Personal information
- Full name: Sheldon Curtly John
- Born: 27 August 1991 (age 34) Tortola, British Virgin Islands
- Batting: Right-handed
- Bowling: Right-arm off break

Domestic team information
- 2007/08: British Virgin Islands

Career statistics
| Competition | Twenty20 |
| Matches | 1 |
| Runs scored | 4 |
| Batting average | 4.00 |
| 100s/50s | –/– |
| Top score | 4 |
| Balls bowled | 24 |
| Wickets | – |
| Bowling average | – |
| 5 wickets in innings | – |
| 10 wickets in match | – |
| Best bowling | – |
| Catches/stumpings | –/– |
- Source: Cricinfo, 13 January 2013

= Sheldon John =

British Virgin Islands cricketer (born 1991)

Sheldon Curtly John (born 27 August 1991) is a British Virgin Islands cricketer. John is a right-handed batsman who bowls right-arm off break. He was born at Tortola.

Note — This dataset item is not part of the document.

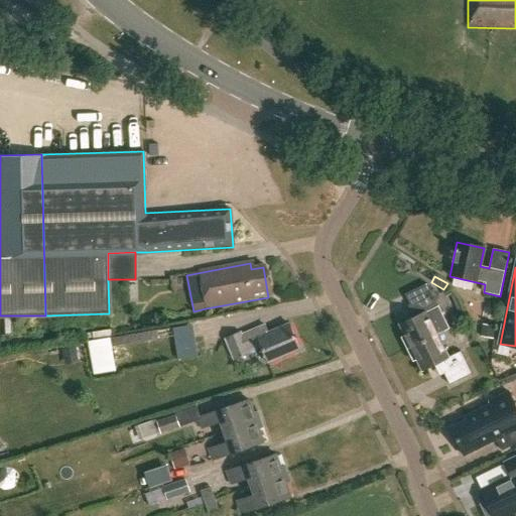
[(399,326),(410,349),(437,336),(426,312),(438,306),(427,284),(405,295),(410,305),(408,307),(413,318),(399,326)]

In February 2008, the British Virgin Islands were invited to take part in the 2008 Stanford 20/20, whose matches held official Twenty20 status. John made a single appearance in the tournament against Dominica in a preliminary round defeat, with John being dismissed for 4 runs by Fernix Thomas. In Dominica's innings, he bowled four wicketless overs which conceded 30 runs.